I also think it's MUCH easier to leave the (2) REAR cross-strap hanger bolts alone and drop the tank by using the (2) bolts at the FRONT of the straps (I think they are 15MM), even if you have to remove the 'rock shields' (a couple of small sheet-metal screws) to get to the front bolts. It's a lot easier to push the front bolts, straps and tank straight up and tighten the bolts than to get the rear two threaded thru the frame while wrestling with the tank (there is no 'adjustment' for the rear bolts). Using the front bolts lets the tank 'hinge down' on bolts that pass thru the rear of the straps, then slide the tank forward on the floor, lift the straps up out of the way for a moment while you slide the tank out under the rear of the car. I think this also gives you a bit better access to the fuel line connections (which face the front of the tank). Reverse this to install the tank.

$0.02
Very nice write up with pics too. X2 on what Fooser said. I've had my tank out of the car (unfortunately) many times and this is always how I did it. It just seemed easier to let the strap swing down and pretty sure this is what the Haynes manual mentions. But either way works fine and just a preference I guess but the key is to get the tank out of the car and on the ground.
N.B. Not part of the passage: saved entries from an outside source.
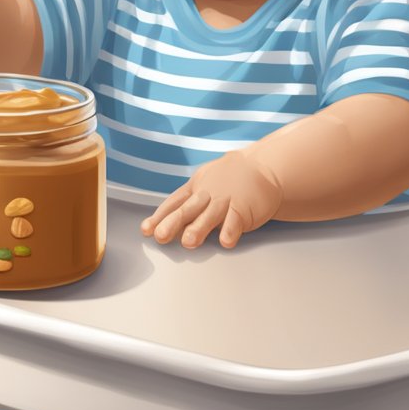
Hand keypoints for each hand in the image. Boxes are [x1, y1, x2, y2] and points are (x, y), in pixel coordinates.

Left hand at [140, 148, 284, 248]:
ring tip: (188, 242)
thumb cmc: (229, 180)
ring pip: (210, 215)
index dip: (159, 216)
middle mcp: (207, 195)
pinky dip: (230, 230)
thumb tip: (164, 221)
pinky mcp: (244, 207)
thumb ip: (186, 203)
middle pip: (188, 209)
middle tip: (161, 236)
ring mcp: (226, 200)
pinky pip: (236, 220)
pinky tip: (225, 241)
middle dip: (173, 223)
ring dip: (199, 228)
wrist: (262, 167)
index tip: (146, 229)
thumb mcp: (203, 184)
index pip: (174, 203)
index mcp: (195, 189)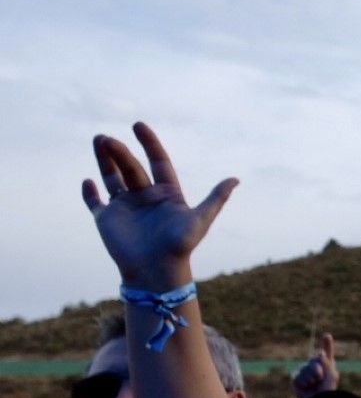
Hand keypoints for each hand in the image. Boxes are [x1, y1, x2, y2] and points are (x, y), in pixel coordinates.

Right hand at [81, 124, 237, 291]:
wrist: (157, 272)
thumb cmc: (180, 247)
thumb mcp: (200, 220)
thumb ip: (216, 199)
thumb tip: (236, 179)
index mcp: (167, 193)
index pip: (157, 161)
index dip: (149, 143)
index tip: (139, 125)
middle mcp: (145, 196)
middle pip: (131, 167)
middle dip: (119, 152)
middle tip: (107, 138)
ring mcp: (125, 207)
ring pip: (112, 177)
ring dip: (104, 160)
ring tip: (98, 141)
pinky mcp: (107, 220)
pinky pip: (95, 202)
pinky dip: (89, 193)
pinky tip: (87, 181)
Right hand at [292, 333, 340, 397]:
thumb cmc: (327, 390)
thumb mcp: (331, 374)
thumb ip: (326, 361)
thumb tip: (319, 352)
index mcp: (327, 367)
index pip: (326, 354)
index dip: (327, 345)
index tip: (327, 336)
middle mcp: (315, 368)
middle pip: (315, 360)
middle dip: (318, 369)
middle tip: (320, 379)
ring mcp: (304, 373)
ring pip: (306, 368)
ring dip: (312, 377)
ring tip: (314, 385)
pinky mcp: (296, 379)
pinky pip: (298, 375)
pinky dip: (304, 382)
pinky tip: (306, 387)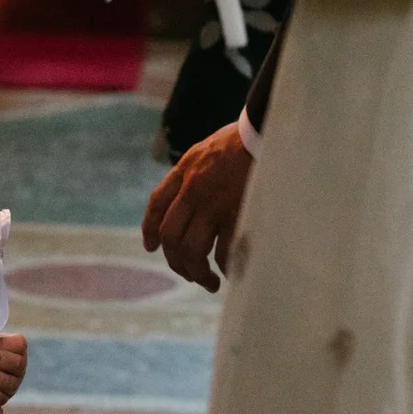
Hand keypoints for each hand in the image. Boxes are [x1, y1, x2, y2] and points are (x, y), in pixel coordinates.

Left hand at [142, 120, 252, 291]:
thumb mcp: (205, 149)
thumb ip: (193, 171)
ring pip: (192, 250)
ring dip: (197, 273)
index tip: (153, 247)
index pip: (157, 205)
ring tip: (209, 282)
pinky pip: (224, 251)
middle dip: (176, 262)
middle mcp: (192, 191)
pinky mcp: (236, 214)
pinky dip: (225, 267)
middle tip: (189, 273)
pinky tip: (231, 273)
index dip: (150, 229)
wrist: (263, 131)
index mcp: (184, 172)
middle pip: (171, 237)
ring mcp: (213, 205)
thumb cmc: (241, 139)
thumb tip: (188, 195)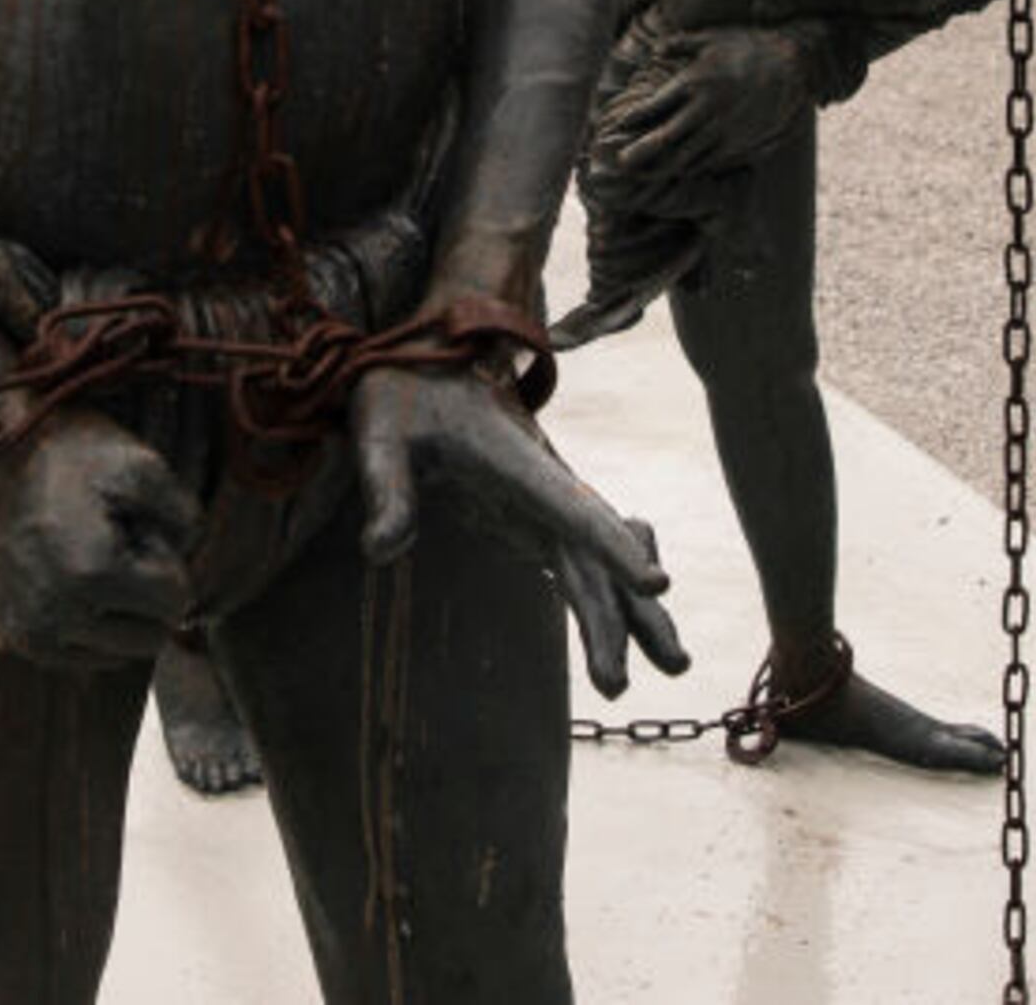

Another thing to consider if you do this, take a GOOD look at your sending unit harness. This one "bit me in the rear" and left me stranded 500 miles from home weeks after a FP replacement. Only with the help of good strangers did it not cost me an arm and a leg while on vacation. I had a bad ground wire which made it appear like the pump was bad. There is a very nice writeup here somewhere on how to fix up those connections to help prevent issues.